AUFGABE:
Beantworte die folgenden Fragen mit Angaben aus dem Textabschnitt über „PEER-Drive Clean!“.
1. Welche Arbeitsfelder werden bei „PEER-Drive Clean!“ gebündelt?
2. Wie lange dauern die PEER-Unterrichtsstunden?
3. Welche Stellen werden in den Modellregionen bei der Organisation der PEER-Education-Projekte einbezogen?

TEXTABSCHNITT:
-- -- --
Mit „PEER-Drive Clean!" werden Fachwissen und Ressourcen verschiedener Arbeitsfelder (Suchtprävention, Gesundheitsförderung, Verkehrssicherheitsarbeit) aus verschiedenen Ländern intelligent gebündelt. Im Verlauf des „PEER-Drive Clean!" wird in den Modellregionen der Aufbau von eigenständigen PEER-Education-Projekten erfolgen, in denen Jugendliche und junge erwachsene Fahrschüler/innen und Fahranfänger/innen über die Gefahren von Alkohol-/Drogenkonsum und Straßenverkehrsteilnahme informiert und aufgeklärt werden.
Entsprechend der europäischen Führerscheinrichtlinie müssen alle Fahrer vor Erteilung der Drive-Lizenz eine Prüfung ablegen. Trotz der vergleichsweise hohen Kosten für Fahrausbildung und -prüfung sind junge Menschen hoch motiviert, ihren Führerschein zum frühestmöglichen Zeitpunkt zu erhalten. Um diese hohe Motivation zu nutzen, sollen die eigenständigen Teil-Projekte des „PEER-Drive Clean!“ so platziert werden, dass die Zielgruppe möglichst zeitnah zur (im besten Falle kurz vor) Erteilung der Fahr-Lizenz erreicht wird. In 60- bis 90minütigen PEER-Unterrichtsstunden arbeiten ausgebildete PEER-Educatoren mit jungen Menschen. Gemeinsam mit den Fahrschülern/innen/jungen Fahranfängern/innen werden individuelle und handhabbare Strategien und Regeln für ihre motorisierte Verkehrsteilnahme entwickelt. Junge Fahrer/innen sollen dabei befähigt werden, gefährliche Rauschfahrten zu vermeiden.
In den Modellregionen werden unter Einbeziehung von lokal ansässigen Fahrschulen, Polizei, Trägern der Verkehrssicherheitsarbeit und ggf. der Jugendarbeit, Hochschulen etc. eigenständige PEER-Education-Projekte organisiert.
-- -- --
GEZEIGTES MATERIAL:
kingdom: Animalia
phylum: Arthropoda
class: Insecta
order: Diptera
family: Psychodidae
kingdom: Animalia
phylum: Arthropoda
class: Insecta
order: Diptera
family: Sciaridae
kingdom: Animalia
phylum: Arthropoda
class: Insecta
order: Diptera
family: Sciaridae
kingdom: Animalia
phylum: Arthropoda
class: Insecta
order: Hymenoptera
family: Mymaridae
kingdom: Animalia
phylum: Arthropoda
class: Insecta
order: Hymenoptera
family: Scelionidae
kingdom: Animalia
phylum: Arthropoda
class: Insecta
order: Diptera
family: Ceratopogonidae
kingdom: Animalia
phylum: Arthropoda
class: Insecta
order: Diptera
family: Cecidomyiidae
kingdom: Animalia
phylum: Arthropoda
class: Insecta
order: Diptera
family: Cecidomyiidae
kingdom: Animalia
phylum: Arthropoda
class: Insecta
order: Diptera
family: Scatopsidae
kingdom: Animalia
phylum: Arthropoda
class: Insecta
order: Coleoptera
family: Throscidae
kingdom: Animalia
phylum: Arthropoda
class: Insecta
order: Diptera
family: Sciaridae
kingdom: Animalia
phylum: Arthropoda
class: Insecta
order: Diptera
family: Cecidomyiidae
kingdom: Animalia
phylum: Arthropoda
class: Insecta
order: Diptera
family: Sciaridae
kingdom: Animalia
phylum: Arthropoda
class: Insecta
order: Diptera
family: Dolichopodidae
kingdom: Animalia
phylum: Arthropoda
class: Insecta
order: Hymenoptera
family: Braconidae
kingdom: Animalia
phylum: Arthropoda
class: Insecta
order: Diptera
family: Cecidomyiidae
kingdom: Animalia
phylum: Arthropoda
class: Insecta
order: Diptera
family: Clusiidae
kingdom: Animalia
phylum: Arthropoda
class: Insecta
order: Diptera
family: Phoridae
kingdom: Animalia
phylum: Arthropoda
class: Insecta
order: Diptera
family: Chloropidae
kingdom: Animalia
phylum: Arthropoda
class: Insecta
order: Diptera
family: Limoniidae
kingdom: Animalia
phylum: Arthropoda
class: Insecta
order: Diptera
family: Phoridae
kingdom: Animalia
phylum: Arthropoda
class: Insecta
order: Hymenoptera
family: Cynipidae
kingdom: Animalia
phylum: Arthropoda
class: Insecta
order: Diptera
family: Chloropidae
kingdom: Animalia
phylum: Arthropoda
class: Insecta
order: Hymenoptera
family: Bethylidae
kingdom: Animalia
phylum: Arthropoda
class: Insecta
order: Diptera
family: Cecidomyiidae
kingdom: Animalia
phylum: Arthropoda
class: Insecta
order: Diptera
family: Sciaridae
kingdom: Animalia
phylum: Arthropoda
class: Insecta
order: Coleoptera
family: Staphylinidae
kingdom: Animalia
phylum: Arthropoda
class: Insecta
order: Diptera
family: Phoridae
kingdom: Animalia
-- -- --
LÖSUNG:
1. Gebündelt werden die Arbeitsfelder Suchtprävention, Gesundheitsförderung und Verkehrssicherheitsarbeit.
2. Sie dauern 60 bis 90 Minuten.
3. Einbezogen werden lokal ansässige Fahrschulen, die Polizei, Träger der Verkehrssicherheitsarbeit und gegebenenfalls der Jugendarbeit sowie Hochschulen und weitere Stellen.